Слушатели были, действительно, ворами и разбойниками, и именно эту паству любил смелый монах.
Раз улицы Неаполя – его народные кварталы, выведенные из себя, взволновались и поднялись, как один человек. Падре Рокко узнал, что против них посланы войска… Он бросился к командовавшему ими и властно приказал ему остановиться.
– Я ручаюсь и за народ, и за короля. Его Величество подтвердит мой приказ, а народ я успокою и без вас.
Потом он явился ко дворцу. Его знали все. Первые слова его, когда он увидел Фердинанда, были:
– Король, твой народ не виноват…
– Как не виноват, когда он отказался подчиняться моему повелению?

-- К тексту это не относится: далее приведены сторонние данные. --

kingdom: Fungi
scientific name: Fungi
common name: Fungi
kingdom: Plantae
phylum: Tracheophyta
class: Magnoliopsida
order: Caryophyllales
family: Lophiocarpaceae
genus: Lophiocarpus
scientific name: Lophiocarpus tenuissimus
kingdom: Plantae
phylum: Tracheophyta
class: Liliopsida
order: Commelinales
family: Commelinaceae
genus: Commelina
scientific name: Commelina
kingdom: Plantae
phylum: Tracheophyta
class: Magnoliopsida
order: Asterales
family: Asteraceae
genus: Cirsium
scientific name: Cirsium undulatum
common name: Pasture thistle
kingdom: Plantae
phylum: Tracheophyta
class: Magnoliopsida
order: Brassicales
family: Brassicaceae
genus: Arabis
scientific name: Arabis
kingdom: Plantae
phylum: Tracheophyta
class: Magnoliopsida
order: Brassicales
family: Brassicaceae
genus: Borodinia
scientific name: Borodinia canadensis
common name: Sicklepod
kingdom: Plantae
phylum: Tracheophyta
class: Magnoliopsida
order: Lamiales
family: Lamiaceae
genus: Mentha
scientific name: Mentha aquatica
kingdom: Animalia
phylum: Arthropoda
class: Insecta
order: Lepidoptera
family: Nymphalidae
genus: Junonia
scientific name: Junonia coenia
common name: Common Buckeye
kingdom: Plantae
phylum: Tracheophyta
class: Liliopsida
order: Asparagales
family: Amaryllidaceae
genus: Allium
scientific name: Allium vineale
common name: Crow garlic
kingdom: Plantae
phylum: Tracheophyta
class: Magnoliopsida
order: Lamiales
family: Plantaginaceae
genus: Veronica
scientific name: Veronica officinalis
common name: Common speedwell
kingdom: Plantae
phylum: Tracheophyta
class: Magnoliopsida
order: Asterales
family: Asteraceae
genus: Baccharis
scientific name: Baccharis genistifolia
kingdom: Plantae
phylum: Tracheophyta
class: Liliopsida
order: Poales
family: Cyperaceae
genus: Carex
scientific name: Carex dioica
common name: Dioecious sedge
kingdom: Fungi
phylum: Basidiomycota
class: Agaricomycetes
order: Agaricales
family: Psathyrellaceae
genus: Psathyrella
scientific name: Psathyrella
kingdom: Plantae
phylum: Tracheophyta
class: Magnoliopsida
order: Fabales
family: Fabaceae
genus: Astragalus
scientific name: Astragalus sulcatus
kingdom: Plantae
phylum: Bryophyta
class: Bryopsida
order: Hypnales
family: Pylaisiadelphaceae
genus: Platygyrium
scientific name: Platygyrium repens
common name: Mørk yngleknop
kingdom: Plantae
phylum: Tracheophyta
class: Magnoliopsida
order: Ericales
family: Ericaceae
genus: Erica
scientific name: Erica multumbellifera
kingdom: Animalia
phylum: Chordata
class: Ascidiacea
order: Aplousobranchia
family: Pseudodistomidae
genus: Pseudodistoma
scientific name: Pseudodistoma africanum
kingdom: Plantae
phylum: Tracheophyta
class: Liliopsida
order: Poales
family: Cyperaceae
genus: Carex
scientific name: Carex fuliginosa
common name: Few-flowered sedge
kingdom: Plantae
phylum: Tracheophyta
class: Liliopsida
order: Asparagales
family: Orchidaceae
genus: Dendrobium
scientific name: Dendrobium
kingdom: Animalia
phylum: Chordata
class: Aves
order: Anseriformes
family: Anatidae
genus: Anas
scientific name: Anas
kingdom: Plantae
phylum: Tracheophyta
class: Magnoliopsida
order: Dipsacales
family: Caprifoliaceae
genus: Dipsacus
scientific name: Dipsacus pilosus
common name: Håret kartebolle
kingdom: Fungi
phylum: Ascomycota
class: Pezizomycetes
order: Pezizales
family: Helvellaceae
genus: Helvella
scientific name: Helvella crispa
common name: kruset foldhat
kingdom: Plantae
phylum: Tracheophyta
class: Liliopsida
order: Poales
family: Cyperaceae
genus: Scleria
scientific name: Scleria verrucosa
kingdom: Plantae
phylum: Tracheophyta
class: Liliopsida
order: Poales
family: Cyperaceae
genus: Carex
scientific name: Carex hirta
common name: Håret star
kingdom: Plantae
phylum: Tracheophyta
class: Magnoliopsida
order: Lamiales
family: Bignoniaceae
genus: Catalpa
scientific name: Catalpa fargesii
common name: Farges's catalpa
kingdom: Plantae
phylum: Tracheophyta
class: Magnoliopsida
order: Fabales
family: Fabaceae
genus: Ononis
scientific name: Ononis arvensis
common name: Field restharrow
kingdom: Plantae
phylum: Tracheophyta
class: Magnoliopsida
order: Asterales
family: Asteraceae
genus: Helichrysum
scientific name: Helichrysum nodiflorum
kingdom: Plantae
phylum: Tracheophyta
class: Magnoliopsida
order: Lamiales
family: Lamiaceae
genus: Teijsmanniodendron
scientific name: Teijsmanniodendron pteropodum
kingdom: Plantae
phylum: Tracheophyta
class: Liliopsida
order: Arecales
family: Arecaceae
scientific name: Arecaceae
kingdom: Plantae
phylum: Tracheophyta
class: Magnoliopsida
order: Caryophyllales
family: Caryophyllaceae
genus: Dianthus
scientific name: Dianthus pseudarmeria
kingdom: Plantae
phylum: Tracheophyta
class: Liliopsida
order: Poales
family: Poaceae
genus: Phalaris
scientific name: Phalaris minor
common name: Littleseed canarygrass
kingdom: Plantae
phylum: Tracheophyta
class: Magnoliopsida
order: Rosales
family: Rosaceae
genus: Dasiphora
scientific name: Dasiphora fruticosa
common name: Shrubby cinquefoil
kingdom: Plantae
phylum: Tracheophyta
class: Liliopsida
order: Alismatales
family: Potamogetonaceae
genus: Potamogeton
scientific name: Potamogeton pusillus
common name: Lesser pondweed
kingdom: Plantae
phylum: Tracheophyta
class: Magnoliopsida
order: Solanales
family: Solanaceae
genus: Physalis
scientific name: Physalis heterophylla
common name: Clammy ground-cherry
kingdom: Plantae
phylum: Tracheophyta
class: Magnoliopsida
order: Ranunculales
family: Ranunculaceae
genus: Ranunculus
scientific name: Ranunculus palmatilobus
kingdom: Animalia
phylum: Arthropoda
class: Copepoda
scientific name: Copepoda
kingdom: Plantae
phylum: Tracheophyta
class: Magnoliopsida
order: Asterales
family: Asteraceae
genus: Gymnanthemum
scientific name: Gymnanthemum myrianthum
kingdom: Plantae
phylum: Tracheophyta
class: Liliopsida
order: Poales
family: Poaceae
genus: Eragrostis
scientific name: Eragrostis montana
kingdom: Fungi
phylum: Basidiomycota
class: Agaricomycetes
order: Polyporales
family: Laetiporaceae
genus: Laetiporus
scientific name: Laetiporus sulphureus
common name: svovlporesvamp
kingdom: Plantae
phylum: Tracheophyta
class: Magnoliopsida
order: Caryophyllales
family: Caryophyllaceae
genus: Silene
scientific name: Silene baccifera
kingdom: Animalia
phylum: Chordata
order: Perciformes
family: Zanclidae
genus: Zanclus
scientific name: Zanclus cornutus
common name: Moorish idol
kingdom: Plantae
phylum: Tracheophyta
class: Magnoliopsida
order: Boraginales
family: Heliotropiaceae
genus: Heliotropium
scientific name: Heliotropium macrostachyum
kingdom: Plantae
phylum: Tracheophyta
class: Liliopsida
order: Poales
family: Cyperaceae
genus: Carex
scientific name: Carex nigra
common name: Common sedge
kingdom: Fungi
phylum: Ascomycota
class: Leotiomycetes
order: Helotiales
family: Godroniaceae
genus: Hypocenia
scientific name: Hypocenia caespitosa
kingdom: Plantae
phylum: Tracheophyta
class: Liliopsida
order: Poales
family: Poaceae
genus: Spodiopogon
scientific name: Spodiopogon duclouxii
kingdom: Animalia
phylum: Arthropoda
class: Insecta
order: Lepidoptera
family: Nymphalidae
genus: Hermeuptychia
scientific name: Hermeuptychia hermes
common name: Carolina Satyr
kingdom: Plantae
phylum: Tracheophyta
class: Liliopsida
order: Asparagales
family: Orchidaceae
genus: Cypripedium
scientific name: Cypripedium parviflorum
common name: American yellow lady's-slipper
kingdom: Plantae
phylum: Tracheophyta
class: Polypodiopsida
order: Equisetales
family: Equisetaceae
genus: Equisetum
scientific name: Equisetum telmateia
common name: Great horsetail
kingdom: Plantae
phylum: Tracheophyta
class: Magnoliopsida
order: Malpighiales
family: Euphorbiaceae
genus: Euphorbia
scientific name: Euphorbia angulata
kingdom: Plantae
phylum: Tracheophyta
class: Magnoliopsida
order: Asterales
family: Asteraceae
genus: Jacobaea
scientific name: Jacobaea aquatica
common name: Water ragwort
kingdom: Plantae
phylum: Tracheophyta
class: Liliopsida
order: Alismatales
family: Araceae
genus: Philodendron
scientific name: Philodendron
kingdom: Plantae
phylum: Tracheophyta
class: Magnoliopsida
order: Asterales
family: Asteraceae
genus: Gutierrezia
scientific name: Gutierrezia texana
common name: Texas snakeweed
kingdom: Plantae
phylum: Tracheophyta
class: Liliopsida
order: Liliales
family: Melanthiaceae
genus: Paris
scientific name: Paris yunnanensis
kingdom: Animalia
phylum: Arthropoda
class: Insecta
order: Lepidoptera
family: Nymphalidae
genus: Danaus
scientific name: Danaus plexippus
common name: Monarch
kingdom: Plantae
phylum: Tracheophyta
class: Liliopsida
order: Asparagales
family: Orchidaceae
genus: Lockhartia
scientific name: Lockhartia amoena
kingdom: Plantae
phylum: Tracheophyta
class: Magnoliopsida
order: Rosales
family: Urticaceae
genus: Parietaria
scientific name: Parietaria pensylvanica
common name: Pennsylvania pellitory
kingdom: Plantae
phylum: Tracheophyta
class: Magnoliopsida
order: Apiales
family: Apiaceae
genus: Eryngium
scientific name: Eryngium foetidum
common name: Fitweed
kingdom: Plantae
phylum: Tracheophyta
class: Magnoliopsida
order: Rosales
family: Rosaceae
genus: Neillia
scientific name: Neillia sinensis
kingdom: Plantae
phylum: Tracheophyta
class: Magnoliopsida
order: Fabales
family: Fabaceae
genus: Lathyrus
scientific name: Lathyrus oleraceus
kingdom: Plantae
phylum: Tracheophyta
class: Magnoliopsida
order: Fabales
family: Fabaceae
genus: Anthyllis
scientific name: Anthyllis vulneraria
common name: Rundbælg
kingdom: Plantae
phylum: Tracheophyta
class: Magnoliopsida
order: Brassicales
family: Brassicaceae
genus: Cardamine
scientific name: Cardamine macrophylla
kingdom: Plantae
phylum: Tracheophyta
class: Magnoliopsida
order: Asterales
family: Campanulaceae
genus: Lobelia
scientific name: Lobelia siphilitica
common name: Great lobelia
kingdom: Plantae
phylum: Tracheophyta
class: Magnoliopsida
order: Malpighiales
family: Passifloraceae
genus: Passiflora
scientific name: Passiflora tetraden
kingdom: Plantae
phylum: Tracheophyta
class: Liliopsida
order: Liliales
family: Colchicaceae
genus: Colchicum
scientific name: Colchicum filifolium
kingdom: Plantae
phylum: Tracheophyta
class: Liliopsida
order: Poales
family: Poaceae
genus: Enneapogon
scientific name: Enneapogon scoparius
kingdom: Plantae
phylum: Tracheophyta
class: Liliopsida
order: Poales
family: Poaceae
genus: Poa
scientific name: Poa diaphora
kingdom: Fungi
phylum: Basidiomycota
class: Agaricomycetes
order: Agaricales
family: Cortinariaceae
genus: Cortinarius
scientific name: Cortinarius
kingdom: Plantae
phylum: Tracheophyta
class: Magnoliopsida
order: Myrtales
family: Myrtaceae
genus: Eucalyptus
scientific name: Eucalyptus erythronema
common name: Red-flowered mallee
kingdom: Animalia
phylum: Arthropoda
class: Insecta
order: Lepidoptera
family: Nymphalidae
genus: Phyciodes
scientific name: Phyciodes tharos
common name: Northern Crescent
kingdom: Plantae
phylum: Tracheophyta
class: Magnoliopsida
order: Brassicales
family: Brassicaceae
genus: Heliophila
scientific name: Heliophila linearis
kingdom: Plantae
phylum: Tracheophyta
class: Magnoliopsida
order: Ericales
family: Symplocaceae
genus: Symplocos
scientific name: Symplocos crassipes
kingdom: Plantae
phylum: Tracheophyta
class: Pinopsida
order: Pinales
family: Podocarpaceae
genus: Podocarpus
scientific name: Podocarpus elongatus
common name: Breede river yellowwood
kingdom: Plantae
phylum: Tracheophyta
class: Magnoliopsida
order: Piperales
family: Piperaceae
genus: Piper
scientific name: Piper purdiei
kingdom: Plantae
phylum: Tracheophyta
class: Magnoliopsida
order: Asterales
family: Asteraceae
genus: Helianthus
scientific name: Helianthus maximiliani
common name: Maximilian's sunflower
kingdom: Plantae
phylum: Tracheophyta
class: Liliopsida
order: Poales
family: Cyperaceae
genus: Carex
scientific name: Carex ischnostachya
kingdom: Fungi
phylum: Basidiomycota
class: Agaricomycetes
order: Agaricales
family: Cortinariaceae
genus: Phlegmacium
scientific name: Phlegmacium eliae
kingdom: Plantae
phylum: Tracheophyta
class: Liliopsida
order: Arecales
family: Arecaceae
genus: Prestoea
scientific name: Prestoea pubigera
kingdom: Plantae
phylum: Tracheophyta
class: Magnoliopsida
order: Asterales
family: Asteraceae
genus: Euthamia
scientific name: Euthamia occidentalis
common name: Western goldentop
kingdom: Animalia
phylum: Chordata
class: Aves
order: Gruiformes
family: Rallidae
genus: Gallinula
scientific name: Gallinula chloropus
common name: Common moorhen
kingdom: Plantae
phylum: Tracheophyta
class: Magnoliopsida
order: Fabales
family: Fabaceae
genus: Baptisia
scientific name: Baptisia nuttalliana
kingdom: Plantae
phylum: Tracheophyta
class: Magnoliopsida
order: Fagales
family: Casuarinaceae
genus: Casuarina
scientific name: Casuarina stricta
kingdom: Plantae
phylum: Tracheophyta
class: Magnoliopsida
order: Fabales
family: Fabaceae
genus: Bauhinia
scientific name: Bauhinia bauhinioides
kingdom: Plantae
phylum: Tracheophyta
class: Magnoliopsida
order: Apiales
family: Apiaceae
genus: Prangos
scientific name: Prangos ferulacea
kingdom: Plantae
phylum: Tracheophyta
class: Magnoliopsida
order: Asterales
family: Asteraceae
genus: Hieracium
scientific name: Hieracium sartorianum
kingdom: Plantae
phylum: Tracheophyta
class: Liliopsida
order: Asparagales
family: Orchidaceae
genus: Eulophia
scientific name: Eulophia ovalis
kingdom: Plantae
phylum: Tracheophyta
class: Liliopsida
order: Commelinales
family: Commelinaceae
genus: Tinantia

– Да, потому что повеление твое сообщено ему обманщиками, которым он не верит, от которых не ждет ничего доброго… Я сам ему объявлю – и ручаюсь, что, когда я крикну: да здравствует король! – все шапки полетят в воздух…
Король согласился. Рокко пошел на площадь.
– Ребята, – спросил он, – у вас уже есть вождь?
– Нет, – кричала толпа.
– Ну, выберите меня!
Его избрали с восторгом…
– A теперь, дети, из этого не нашего места – сами посмотрите, – и он указал рукою на дворец, – здесь, король, – там дворяне, пойдем на Санта – Лючию[95] и обсудим дело, как следует.
Через час восстание было прекращено.